At 93 years of age, Betty Soskin is the oldest park ranger in the United States. And after launching her park ranger career at 85, she’s showing no signs of slowing down.
Tourists hang on Soskin's every word while she guides them through the national Rosie the Riveter World War II Home Front National Park. The park, which opened in 2001, highlights the influx of working women who filled the Richmond, California shipyards during World War II.
Soskin herself worked through the war as a clerk in a segregated country, the great-granddaughter of a slave who passed away when Soskin was 27.
Soskin has a family history of living a long and healthy life. "My great-grandmother lived to be 102. My mother lived to be 101. My great-aunt lived to be 107," she said. "They were active until they died."
Which is why Soskin herself didn't hesitate to start a new chapter as a park ranger 12 years ago.
"I'm not sure I even wanted to be [a park ranger]," she said. "This is the turn that my life took."
Working five days a week, Soskin said she finds meaning in every tour and every time she puts on her uniform.
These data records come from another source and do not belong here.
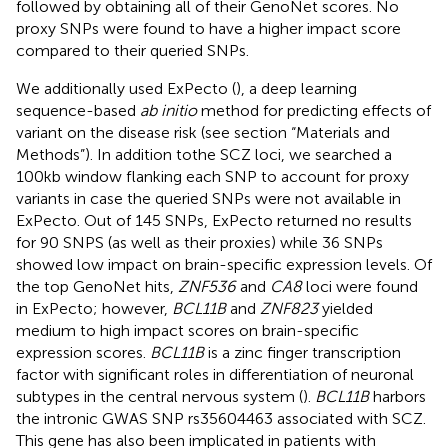
followed by obtaining all of their GenoNet scores. No
proxy SNPs were found to have a higher impact score
compared to their queried SNPs.
We additionally used ExPecto (
), a deep learning
sequence-based
ab initio
method for predicting effects of
variant on the disease risk (see section “Materials and
Methods”). In addition tothe SCZ loci, we searched a
100kb window flanking each SNP to account for proxy
variants in case the queried SNPs were not available in
ExPecto. Out of 145 SNPs, ExPecto returned no results
for 90 SNPS (as well as their proxies) while 36 SNPs
showed low impact on brain-specific expression levels. Of
the top GenoNet hits,
ZNF536
and
CA8
loci were found
in ExPecto; however,
BCL11B
and
ZNF823
yielded
medium to high impact scores on brain-specific
expression scores.
BCL11B
is a zinc finger transcription
factor with significant roles in differentiation of neuronal
subtypes in the central nervous system (
).
BCL11B
harbors
the intronic GWAS SNP rs35604463 associated with SCZ.
This gene has also been implicated in patients with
"I still love this uniform," she said. "Partly because there's a silent message to every little girl of color that I pass on the street or in an elevator or on an escalator who suddenly has announced that there's a career choice she may have never thought of."
As for plans for retiring, "life keeps opening up," Soskin said. "And as long as that's true, and as long as I'm developing new questions, then I'm going to go on living it."